Your objective:
Which lines of the records contain "linejoin"? Collect every one of them.

Collected data entries
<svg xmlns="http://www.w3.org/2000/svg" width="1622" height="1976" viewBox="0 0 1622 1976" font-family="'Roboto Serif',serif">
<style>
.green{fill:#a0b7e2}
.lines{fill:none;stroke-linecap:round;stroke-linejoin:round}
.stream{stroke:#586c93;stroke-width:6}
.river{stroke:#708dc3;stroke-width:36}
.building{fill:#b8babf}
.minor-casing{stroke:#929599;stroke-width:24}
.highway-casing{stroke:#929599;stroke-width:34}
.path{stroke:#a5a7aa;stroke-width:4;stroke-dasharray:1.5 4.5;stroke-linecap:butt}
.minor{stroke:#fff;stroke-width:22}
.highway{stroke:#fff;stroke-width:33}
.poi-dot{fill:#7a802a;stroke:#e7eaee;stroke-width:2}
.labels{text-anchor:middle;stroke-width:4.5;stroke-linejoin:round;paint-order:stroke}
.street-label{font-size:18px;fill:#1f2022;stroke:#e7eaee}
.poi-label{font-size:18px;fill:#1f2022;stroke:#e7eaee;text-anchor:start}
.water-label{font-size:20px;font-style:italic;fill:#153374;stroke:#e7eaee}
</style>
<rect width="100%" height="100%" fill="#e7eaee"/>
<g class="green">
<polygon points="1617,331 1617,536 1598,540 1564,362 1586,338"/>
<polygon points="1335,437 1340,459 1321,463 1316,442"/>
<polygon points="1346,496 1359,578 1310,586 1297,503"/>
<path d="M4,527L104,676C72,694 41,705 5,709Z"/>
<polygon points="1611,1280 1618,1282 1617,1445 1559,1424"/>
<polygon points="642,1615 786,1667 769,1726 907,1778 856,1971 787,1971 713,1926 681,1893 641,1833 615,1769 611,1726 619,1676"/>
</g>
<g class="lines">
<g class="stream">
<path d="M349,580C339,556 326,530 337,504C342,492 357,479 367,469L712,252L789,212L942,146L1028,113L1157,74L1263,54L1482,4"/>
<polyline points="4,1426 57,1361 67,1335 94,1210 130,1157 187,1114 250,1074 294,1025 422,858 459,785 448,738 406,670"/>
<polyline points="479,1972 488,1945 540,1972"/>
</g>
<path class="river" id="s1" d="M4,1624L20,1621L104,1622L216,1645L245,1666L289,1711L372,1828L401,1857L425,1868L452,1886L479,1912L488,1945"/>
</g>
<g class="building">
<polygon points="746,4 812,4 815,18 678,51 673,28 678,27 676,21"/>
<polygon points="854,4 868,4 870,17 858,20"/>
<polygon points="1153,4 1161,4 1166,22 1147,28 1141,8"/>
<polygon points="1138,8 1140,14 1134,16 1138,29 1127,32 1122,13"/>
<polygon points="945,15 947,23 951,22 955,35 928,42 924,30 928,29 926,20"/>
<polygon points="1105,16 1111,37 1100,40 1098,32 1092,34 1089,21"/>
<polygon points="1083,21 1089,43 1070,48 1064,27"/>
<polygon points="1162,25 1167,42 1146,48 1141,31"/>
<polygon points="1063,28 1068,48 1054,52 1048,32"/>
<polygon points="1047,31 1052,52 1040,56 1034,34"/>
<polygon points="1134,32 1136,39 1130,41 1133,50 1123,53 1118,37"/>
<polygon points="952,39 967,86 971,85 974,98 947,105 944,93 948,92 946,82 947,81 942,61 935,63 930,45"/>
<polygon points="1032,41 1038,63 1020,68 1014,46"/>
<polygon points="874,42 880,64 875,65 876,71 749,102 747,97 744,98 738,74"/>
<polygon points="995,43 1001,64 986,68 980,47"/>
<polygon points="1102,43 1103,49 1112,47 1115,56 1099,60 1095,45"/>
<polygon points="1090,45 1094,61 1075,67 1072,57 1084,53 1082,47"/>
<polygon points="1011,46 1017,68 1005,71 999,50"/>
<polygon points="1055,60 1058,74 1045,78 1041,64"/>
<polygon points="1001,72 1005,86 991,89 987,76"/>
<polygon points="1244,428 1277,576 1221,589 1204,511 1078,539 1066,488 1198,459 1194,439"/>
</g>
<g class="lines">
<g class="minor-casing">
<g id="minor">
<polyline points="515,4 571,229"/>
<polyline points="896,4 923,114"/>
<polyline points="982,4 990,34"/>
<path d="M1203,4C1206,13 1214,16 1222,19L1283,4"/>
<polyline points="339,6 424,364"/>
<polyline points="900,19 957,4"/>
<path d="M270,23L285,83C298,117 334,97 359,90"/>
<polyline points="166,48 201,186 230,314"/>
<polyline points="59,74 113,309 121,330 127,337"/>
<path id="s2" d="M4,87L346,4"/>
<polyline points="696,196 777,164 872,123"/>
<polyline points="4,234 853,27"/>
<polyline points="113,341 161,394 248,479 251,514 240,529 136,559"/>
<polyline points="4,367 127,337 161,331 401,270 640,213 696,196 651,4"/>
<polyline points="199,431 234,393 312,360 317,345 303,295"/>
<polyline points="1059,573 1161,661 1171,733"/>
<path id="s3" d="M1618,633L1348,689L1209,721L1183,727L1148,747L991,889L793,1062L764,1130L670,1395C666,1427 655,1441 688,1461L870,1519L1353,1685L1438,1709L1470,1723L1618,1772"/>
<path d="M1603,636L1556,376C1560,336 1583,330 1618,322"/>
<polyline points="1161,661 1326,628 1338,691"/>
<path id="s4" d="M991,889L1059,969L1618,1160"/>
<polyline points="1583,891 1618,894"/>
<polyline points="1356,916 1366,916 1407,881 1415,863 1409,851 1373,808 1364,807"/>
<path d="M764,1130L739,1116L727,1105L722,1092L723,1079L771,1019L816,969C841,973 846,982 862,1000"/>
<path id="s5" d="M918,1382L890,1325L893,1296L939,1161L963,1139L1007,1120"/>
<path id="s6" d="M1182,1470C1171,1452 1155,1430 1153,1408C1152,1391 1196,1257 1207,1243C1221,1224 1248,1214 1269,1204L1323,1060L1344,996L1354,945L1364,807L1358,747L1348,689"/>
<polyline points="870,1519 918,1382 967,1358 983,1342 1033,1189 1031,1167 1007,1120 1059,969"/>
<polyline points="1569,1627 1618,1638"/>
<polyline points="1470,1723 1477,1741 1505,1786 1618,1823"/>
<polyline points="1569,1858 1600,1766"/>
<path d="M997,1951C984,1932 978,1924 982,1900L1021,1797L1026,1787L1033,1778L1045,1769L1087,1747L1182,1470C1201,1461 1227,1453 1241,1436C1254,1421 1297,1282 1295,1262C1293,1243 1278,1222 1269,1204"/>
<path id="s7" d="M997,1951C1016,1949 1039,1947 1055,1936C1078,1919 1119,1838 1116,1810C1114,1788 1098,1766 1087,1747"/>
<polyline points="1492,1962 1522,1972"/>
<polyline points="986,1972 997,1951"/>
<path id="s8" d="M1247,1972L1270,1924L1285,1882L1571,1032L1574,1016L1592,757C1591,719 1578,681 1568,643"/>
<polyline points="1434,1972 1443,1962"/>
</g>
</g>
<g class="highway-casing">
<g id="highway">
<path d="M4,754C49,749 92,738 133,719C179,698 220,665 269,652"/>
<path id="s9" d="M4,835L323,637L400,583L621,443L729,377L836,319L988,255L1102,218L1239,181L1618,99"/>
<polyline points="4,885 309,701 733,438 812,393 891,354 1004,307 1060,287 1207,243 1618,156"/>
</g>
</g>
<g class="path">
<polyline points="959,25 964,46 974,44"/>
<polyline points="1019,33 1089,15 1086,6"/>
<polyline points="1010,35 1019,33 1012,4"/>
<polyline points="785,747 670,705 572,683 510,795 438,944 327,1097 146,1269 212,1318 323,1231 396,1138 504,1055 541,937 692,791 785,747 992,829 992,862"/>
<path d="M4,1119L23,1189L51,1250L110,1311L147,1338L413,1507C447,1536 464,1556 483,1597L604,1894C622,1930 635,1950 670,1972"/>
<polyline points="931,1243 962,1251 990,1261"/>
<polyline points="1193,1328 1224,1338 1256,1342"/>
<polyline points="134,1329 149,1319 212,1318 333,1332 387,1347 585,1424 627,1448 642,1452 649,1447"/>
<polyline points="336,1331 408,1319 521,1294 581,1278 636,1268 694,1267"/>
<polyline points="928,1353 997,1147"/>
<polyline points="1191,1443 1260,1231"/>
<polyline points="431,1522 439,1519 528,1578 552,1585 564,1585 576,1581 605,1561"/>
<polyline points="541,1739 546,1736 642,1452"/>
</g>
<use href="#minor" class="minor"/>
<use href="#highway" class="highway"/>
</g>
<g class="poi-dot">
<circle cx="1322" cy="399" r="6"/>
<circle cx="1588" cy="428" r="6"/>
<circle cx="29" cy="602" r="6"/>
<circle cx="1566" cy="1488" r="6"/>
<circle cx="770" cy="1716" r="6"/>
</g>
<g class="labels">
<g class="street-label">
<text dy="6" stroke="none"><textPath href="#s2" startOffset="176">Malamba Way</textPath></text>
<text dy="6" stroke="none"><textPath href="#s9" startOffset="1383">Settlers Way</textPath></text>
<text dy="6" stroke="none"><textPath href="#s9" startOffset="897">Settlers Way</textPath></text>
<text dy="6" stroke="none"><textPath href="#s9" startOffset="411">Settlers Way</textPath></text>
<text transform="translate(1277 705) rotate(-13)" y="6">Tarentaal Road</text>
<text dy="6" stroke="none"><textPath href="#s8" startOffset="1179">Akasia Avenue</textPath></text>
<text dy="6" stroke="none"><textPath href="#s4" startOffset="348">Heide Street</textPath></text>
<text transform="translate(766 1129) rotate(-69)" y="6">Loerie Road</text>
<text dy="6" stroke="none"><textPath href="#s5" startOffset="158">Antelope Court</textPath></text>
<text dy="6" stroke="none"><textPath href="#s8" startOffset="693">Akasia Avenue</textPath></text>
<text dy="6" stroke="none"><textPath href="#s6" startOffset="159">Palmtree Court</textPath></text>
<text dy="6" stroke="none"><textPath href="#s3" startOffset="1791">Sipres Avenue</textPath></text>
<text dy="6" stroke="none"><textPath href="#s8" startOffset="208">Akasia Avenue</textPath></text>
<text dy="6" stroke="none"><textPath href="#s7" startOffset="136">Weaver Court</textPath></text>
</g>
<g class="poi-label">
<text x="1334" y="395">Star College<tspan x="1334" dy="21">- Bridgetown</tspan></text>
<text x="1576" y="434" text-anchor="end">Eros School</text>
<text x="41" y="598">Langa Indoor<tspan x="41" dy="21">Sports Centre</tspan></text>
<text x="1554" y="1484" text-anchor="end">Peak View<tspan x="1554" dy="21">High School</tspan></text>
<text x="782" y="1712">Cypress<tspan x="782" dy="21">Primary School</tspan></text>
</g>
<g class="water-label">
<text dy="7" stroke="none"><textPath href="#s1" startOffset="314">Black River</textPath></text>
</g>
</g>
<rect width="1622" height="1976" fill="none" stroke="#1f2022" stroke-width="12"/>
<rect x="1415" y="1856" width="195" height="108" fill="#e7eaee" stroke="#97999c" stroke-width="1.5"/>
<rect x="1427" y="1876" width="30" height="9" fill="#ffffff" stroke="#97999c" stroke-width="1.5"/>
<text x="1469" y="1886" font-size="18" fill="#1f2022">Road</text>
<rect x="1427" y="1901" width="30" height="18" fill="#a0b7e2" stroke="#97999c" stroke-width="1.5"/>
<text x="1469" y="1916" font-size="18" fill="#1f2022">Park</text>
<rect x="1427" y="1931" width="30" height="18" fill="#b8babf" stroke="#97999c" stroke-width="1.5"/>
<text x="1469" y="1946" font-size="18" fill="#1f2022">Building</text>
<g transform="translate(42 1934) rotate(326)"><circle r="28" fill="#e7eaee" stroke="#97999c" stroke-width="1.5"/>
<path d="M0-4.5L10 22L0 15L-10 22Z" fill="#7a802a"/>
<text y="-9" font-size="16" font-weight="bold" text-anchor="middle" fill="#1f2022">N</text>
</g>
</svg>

Answer box:
.lines{fill:none;stroke-linecap:round;stroke-linejoin:round}
.labels{text-anchor:middle;stroke-width:4.5;stroke-linejoin:round;paint-order:stroke}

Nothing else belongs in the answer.